Doctors aren’t psychics

As in our own nation, euthanasia legislation is looming large over the ditch.

Having passed its second reading 70/50 in June, New Zealand’s End of Life Choice bill would allow terminally ill adults to request assisted dying with the approval of two doctors.

The bill is now undergoing a series of debates about amendments ahead of its third-and-final reading.

One of the successful amendments to date prohibits health practitioners from initiating any discussion about assisted dying.

Another explicitly states that if any pressure is suspected on a person applying for assisted dying, doctors and nurses must stop the process.

But how are medical professionals to know?

In the words of Nelson MP Nick Smith: "The idea that a stranger doctor is going to able to determine whether a person is under undue influence … I think is a really important gap in the law."

Dr Ian Gwynne-Robson agreed.

“Detecting coercion is extremely difficult and is not something doctors have any training in...  There is no way to guarantee the absence of coercion in the context of assisted suicide. This bill needs to be defeated, and this SOP points out the grossly inadequate protections against coercion in the bill.”

But Act Leader David Seymour, whose bill it is, said extensive studies overseas show it was not the vulnerable that most often ended their lives with euthanasia, suggesting coercion was not an issue.

"If there was undetectable coercion it would show up in the data," he said.

"It does not show up in the data.
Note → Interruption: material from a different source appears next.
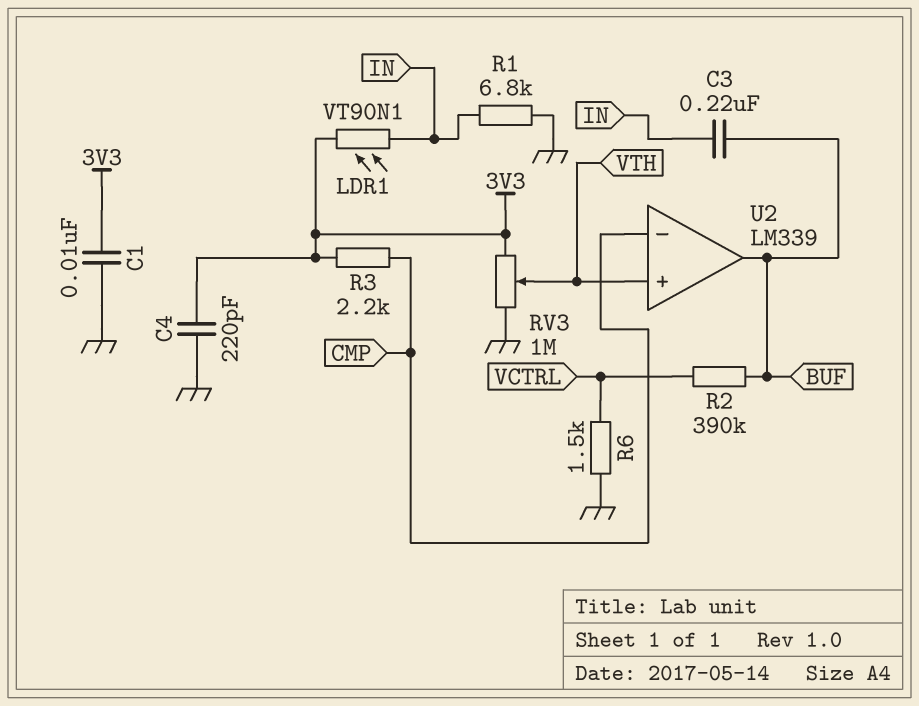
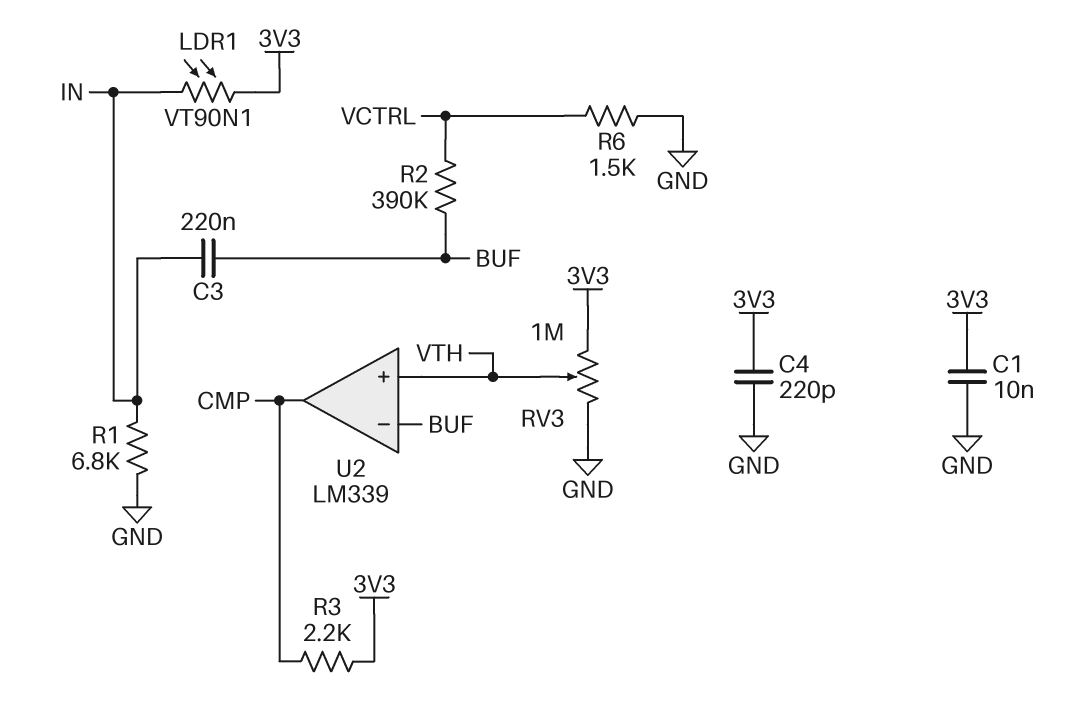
U2 pin in-: CMP -> BUF
U2 pin out: BUF -> CMP

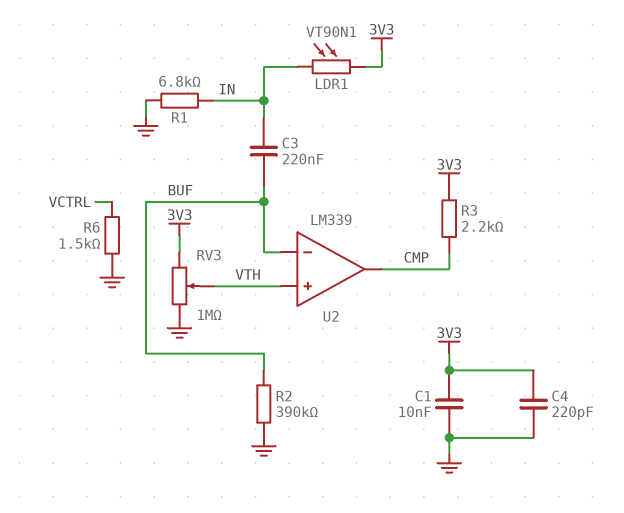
R2: 390k (BUF, VCTRL) -> 390k (BUF, GND)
That is the fact."

The complete nonsensicalness of his statement appears to have escaped Mr Seymour entirely.

Begging to differ, Dr Amanda Landers said, “We doctors encounter this sort of pressure all of the time – sometimes subtle and sometimes less than subtle.”

“Growing economic pressures on families can mean they find themselves less able to provide care at the very time the needs are greatest.  This can put elders at risk of coercion from families and caregivers.”
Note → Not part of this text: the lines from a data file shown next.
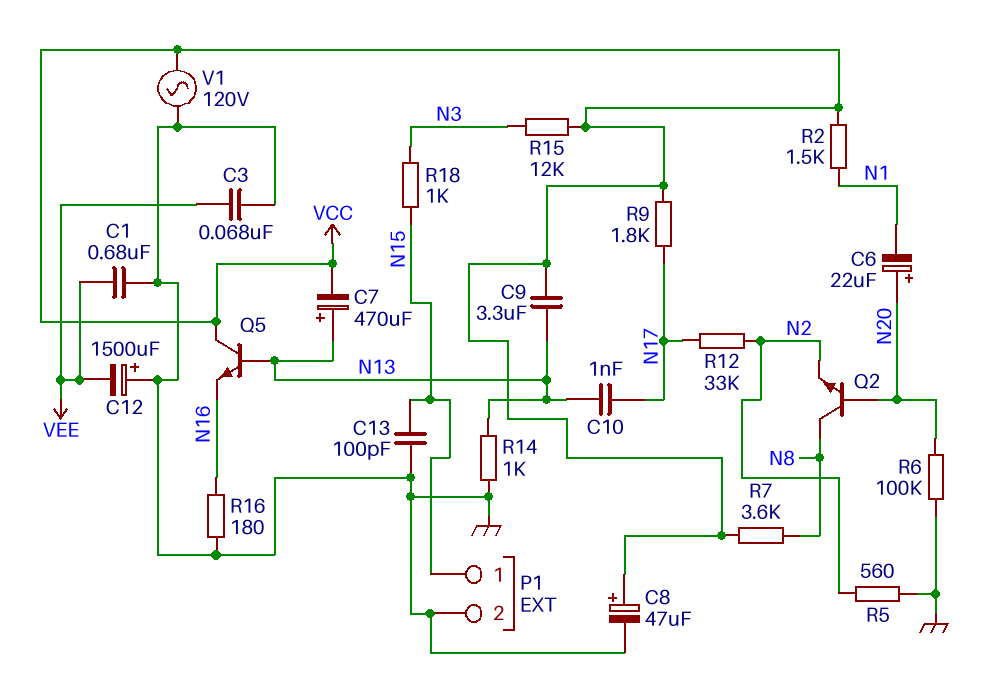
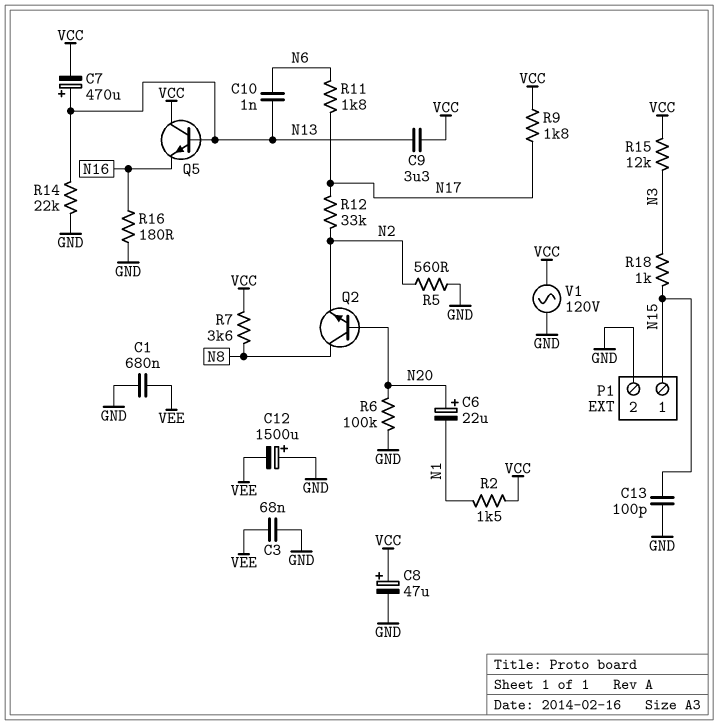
C10: 1nF (N13, N17) -> 1nF (N6, N13)
R11: none -> 1.8k (N6, N17)
R14: 1k (GND, N13) -> 22k (GND, N13)

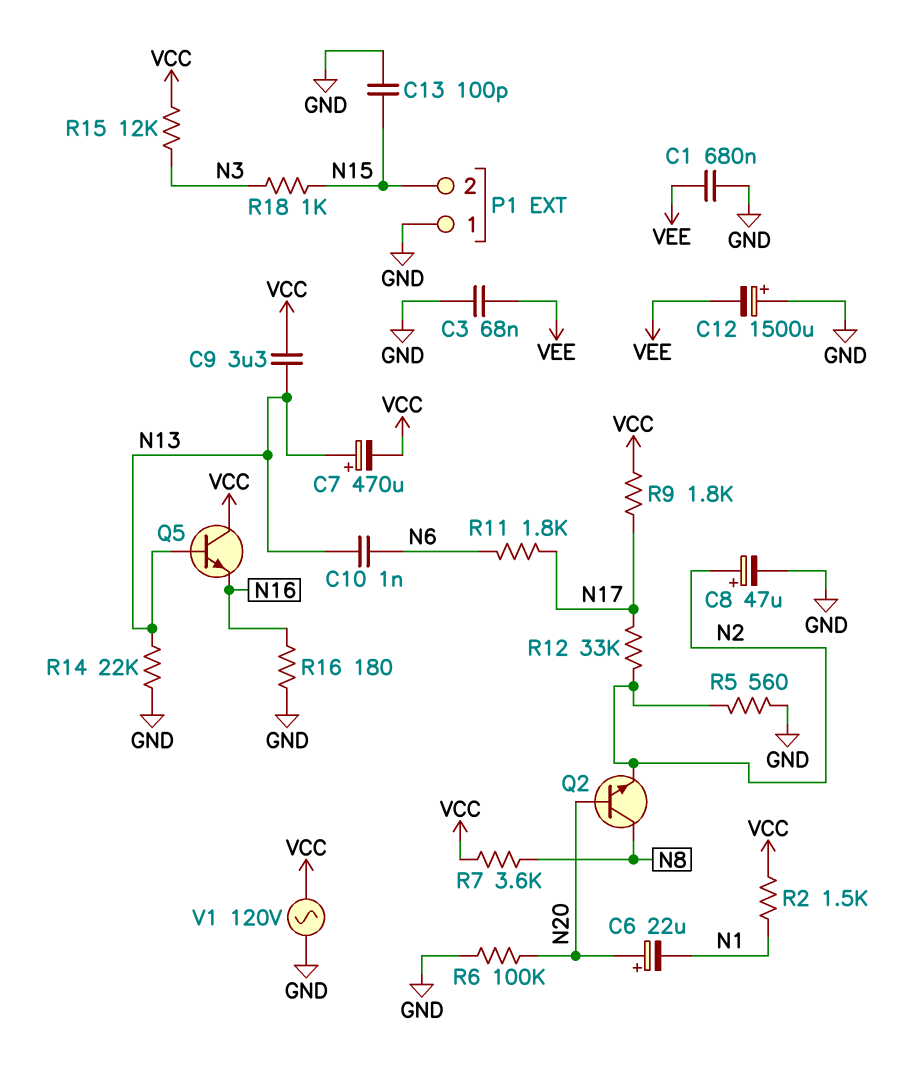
C8: 47uF (plus VCC, minus GND) -> 47uF (plus N2, minus GND)
P1 pin 1: N15 -> GND
P1 pin 2: GND -> N15

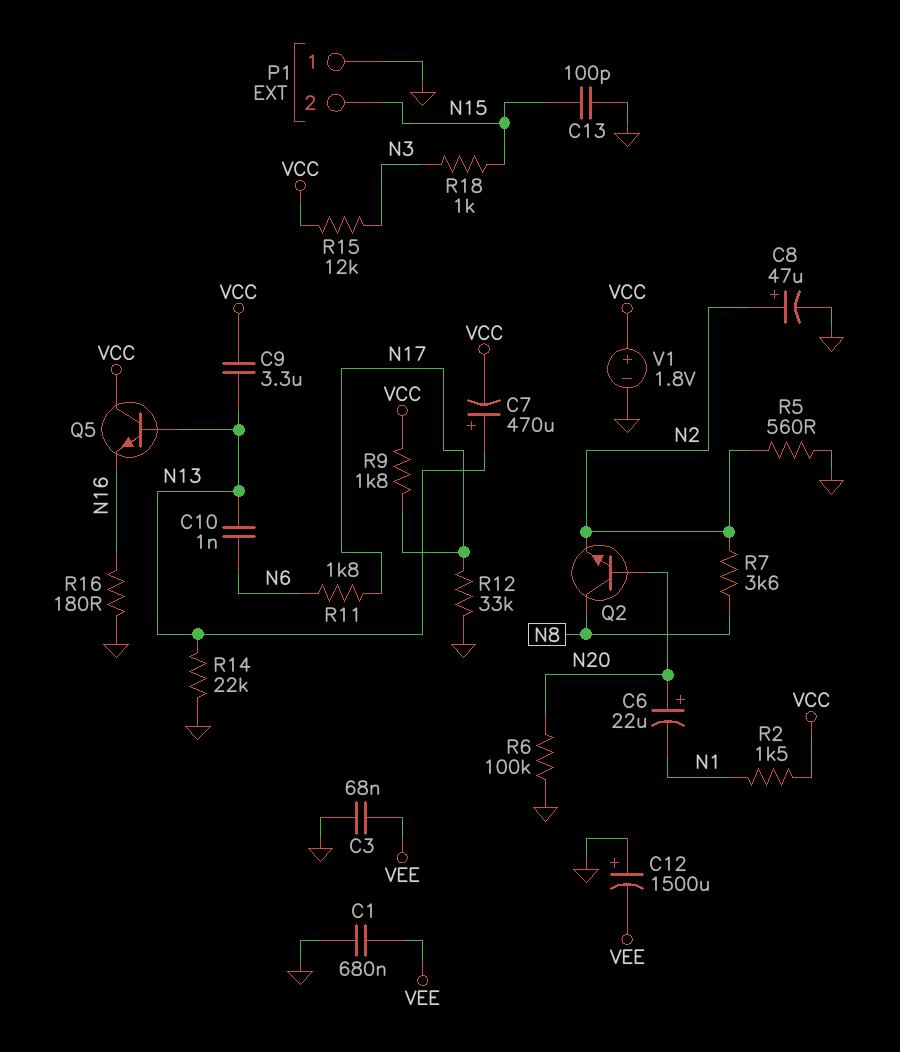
R7: 3.6k (N8, VCC) -> 3.6k (N2, N8)
R12: 33k (N2, N17) -> 33k (GND, N17)
V1: AC 120V (GND, VCC) -> 1.8V (plus VCC, minus GND)

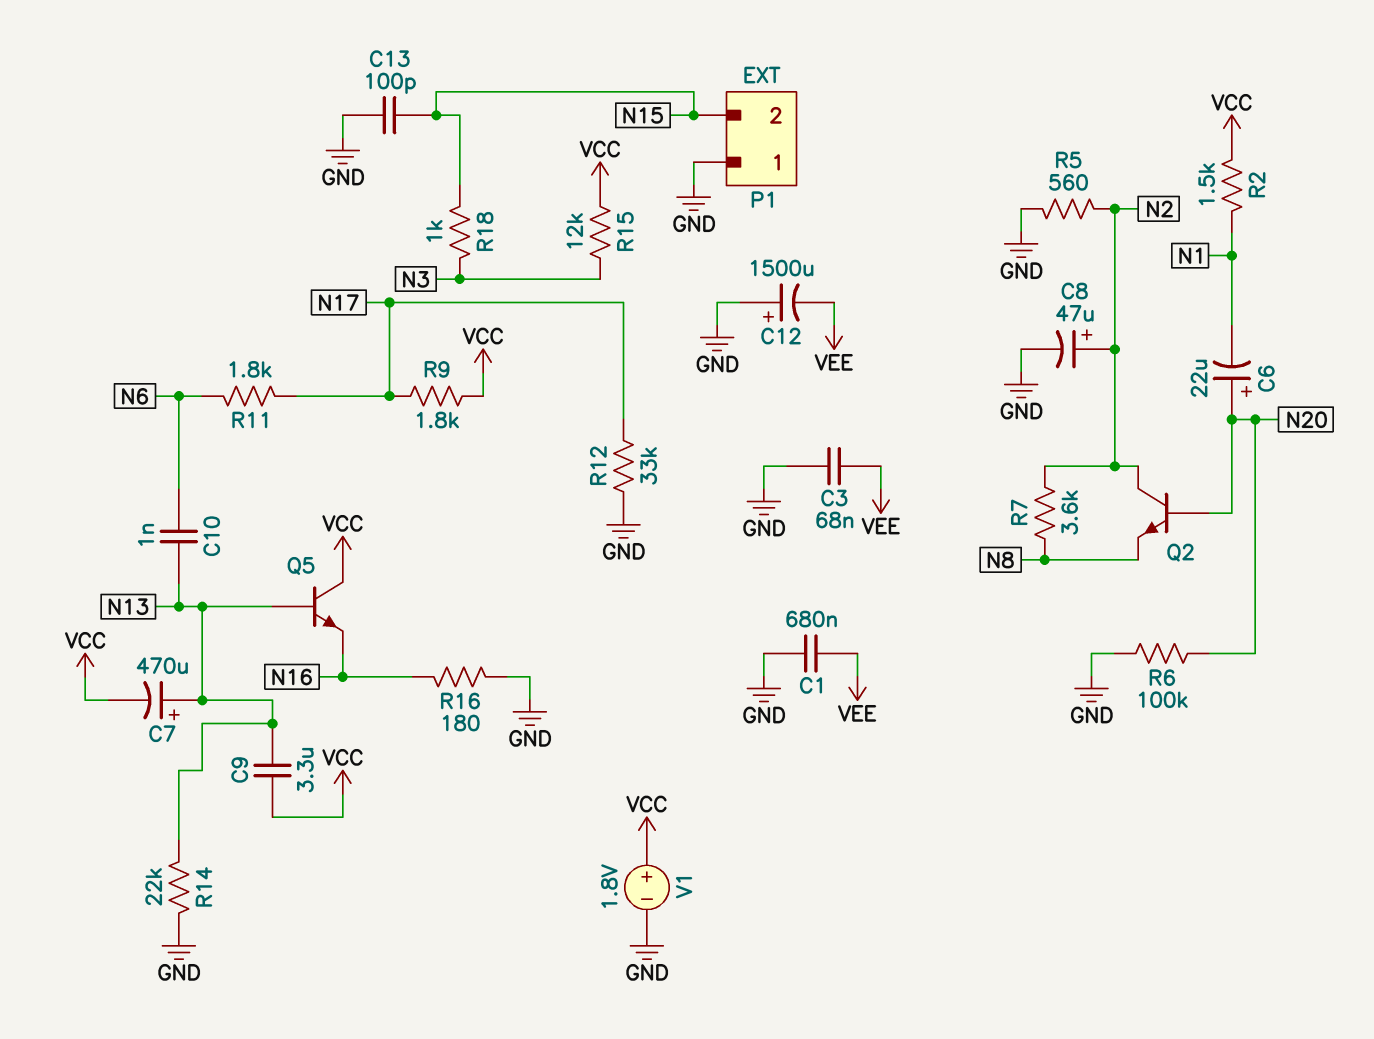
Q2: NPN (B N20, C N8, E N2) -> NPN (B N20, C N2, E N8)

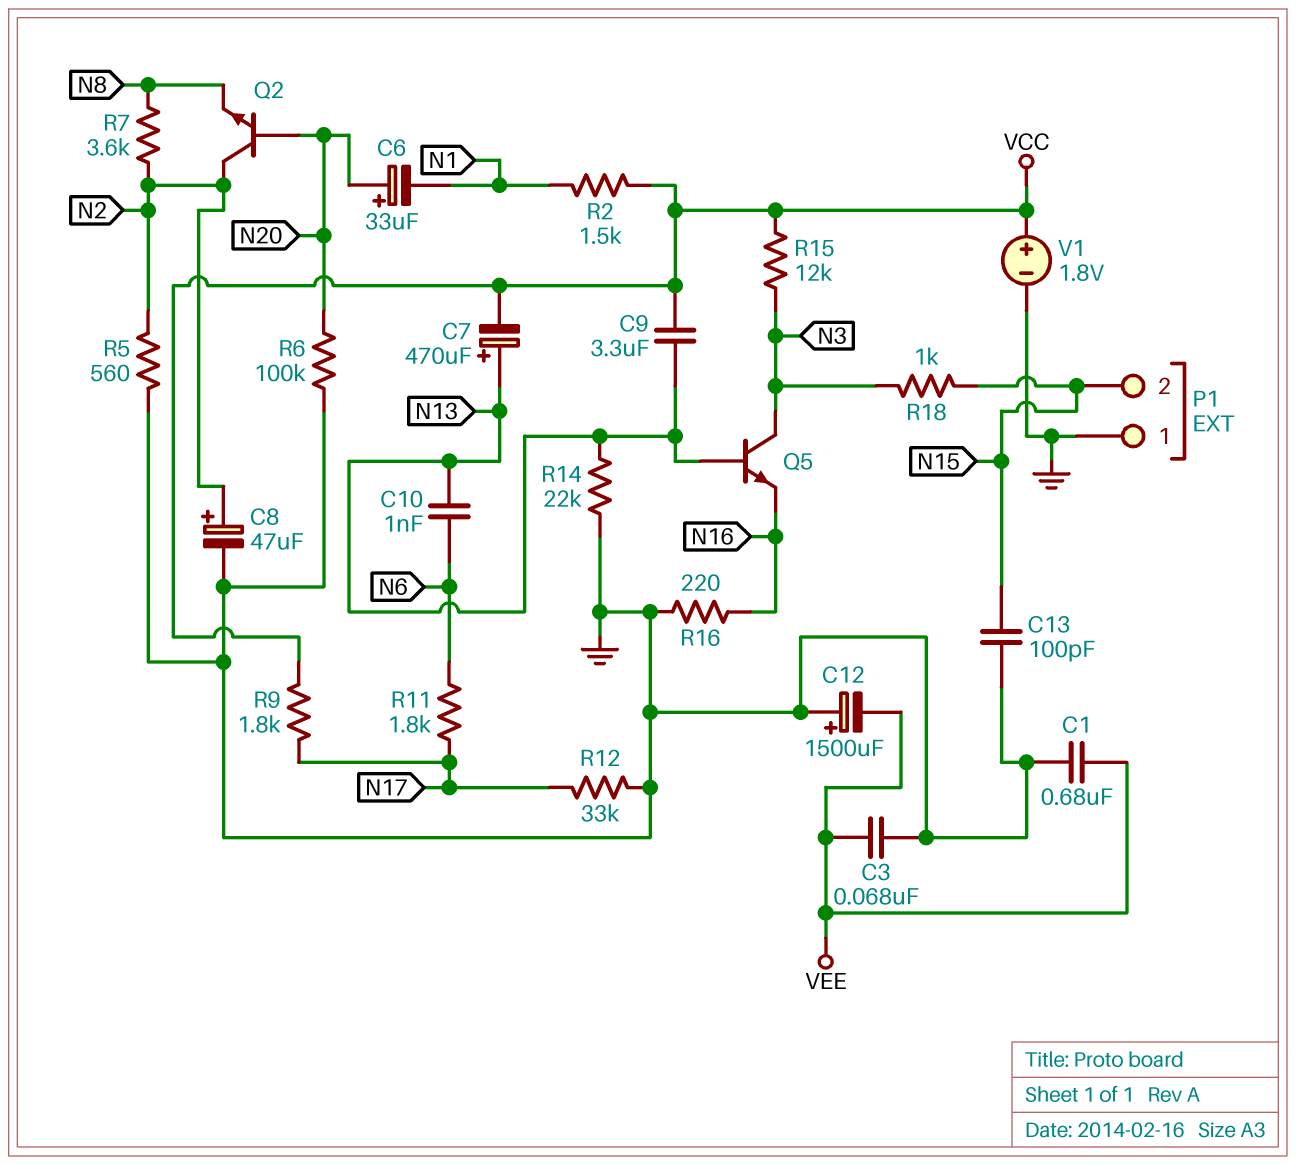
C6: 22uF (plus N20, minus N1) -> 33uF (plus N20, minus N1)
Q5: NPN (B N13, C VCC, E N16) -> NPN (B N13, C N3, E N16)
R16: 180 (GND, N16) -> 220 (GND, N16)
For the same reason, National's MP Agnes Loheni rightly described the bill as the "ultimate weapon" for those abusing the elderly.

"Proponents are pretending that the rules can deal with that danger [coercion]… but they are entirely inadequate to prevent abuse," she said.

"Pressures can come from family, from our healthcare system, from society as a whole. The mere existence of this bill is a subtle pressure."

Yet another doctor, Dr John Thwaites, reiterated: “While the bill as it is currently written requires medical practitioners to ‘do their best’ to ensure that the person expresses their wish free from pressure from any other person, there is no way legislation can ensure this will always be so.”

Despite the united voice of a coalition of over 1,000 doctors in New Zealand, Drs Say No, Mr Seymour is forging ahead.

He’s promised to make a series of changes tightening the bill to ensure support ahead of the last vote

But the growing group of New Zealand doctors against euthanasia is emphatic:  “No safe euthanasia legislation can ever be drafted.”